### EXERCISE REQUIREMENTS:
Pick out every line of the listing below that contains the word "Θεσσαλονίκης" and copy each one.

### EXERCISE INPUTS:
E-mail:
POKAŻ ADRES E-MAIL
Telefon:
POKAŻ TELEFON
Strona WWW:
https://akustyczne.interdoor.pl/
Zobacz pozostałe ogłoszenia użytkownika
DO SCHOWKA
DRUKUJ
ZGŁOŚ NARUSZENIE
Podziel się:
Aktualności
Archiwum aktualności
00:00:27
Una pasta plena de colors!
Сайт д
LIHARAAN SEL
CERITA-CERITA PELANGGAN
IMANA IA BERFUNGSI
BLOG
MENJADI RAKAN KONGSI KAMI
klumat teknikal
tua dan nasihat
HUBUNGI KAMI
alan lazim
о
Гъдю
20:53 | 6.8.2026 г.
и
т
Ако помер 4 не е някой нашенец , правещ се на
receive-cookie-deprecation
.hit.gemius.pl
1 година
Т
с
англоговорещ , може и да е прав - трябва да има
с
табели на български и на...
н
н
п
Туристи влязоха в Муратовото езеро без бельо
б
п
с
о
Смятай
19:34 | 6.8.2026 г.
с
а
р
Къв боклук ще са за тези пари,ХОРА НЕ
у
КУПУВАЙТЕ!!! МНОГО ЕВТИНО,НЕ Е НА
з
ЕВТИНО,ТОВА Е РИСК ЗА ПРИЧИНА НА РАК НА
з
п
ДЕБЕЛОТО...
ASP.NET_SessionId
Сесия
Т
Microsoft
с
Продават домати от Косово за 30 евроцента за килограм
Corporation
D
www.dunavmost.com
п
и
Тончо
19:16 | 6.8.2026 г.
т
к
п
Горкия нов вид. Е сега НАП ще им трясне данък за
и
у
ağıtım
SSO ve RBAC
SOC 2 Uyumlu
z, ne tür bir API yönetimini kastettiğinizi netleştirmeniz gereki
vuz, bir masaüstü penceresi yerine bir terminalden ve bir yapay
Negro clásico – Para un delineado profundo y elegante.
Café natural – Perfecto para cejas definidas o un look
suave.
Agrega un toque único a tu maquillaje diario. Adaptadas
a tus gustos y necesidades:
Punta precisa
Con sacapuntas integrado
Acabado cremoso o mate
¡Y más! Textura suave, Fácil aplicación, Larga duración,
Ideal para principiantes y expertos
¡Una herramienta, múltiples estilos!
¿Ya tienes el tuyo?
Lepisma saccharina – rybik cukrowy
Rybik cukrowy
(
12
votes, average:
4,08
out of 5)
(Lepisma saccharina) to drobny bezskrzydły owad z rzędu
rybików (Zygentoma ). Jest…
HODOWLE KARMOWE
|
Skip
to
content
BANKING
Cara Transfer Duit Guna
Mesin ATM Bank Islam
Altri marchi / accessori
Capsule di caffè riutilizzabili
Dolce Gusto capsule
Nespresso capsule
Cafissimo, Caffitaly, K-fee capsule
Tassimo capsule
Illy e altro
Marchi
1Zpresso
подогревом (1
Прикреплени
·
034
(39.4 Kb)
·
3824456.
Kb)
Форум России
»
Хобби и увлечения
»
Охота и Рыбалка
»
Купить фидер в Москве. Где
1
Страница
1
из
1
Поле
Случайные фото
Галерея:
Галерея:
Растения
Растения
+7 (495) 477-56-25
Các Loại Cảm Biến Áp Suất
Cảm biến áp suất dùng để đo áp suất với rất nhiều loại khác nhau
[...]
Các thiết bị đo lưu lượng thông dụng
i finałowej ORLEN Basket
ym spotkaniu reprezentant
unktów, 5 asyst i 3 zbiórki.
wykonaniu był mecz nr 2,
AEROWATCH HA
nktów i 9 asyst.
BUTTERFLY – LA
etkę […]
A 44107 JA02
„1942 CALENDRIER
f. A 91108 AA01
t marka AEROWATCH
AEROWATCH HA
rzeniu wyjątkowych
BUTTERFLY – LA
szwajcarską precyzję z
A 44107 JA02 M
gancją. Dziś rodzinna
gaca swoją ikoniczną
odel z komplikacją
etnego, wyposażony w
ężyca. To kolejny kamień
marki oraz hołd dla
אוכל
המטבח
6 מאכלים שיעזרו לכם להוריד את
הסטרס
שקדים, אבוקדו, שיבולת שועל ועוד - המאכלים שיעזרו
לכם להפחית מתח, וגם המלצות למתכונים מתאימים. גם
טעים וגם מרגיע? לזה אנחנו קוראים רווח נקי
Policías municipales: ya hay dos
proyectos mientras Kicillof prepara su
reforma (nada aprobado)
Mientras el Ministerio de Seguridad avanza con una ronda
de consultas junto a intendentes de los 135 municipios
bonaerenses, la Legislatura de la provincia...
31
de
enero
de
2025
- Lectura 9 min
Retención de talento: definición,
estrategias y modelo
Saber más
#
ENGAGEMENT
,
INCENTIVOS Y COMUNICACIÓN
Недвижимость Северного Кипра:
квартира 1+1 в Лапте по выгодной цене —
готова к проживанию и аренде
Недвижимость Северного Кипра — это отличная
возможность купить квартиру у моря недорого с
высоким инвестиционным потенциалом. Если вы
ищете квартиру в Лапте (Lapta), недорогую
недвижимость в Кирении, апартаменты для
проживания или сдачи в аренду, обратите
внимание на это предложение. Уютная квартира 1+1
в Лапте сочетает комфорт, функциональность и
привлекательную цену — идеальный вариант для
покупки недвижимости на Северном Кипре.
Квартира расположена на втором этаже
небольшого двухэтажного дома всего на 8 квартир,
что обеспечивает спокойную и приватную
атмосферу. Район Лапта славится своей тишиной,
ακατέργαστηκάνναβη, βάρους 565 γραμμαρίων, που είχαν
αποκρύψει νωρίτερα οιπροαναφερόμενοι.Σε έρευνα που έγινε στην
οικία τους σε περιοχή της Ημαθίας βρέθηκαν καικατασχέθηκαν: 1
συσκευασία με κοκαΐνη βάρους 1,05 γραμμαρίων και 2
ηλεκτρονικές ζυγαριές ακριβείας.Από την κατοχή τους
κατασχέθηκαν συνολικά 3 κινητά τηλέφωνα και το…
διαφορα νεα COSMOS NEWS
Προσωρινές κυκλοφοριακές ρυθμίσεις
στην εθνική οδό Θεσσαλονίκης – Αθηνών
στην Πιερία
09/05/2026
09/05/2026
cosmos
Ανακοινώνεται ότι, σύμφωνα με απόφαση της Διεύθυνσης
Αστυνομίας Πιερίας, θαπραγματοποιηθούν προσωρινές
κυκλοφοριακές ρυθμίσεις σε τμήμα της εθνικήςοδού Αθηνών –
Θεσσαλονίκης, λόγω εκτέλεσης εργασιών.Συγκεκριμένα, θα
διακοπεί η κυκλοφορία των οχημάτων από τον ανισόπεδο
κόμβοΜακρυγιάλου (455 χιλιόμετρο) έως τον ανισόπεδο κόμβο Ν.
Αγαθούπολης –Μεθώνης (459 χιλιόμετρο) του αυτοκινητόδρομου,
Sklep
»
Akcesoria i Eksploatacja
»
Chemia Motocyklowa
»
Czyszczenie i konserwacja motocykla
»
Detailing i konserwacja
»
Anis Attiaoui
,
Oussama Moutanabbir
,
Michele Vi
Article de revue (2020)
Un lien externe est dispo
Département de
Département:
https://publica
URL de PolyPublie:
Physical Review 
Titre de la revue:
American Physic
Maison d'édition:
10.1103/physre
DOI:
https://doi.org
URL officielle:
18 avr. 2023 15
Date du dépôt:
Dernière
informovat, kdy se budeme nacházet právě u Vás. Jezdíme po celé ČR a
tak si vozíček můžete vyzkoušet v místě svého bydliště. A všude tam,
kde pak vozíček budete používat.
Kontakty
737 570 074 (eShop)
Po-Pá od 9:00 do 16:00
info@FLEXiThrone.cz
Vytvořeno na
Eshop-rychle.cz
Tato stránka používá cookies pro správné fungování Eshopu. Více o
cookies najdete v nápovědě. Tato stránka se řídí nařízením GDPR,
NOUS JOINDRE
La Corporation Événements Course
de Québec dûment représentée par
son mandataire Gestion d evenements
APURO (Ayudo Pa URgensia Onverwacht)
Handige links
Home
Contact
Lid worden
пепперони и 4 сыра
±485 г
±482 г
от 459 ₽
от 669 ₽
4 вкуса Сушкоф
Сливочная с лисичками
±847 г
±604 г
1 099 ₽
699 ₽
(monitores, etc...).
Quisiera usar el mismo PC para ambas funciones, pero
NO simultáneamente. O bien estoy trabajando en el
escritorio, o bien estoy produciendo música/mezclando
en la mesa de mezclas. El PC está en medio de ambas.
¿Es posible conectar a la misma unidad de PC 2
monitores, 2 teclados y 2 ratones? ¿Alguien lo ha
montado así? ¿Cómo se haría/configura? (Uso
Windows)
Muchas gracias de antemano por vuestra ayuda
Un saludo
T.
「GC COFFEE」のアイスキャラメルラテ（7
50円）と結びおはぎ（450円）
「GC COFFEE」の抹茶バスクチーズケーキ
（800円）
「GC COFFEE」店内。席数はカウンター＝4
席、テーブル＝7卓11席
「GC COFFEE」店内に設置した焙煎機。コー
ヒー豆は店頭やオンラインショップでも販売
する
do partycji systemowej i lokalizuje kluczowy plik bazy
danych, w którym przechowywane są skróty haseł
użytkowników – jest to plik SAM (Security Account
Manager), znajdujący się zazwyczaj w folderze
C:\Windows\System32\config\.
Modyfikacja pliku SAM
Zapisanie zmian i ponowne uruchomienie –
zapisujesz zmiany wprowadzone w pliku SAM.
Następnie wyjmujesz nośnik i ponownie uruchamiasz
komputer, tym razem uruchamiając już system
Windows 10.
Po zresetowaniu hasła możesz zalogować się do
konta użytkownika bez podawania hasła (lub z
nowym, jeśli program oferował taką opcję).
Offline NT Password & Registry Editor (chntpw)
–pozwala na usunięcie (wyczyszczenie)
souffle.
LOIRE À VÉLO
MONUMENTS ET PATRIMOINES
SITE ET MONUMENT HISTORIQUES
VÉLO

### RESPONSE BOX:
στην εθνική οδό Θεσσαλονίκης – Αθηνών
Θεσσαλονίκης, λόγω εκτέλεσης εργασιών.Συγκεκριμένα, θα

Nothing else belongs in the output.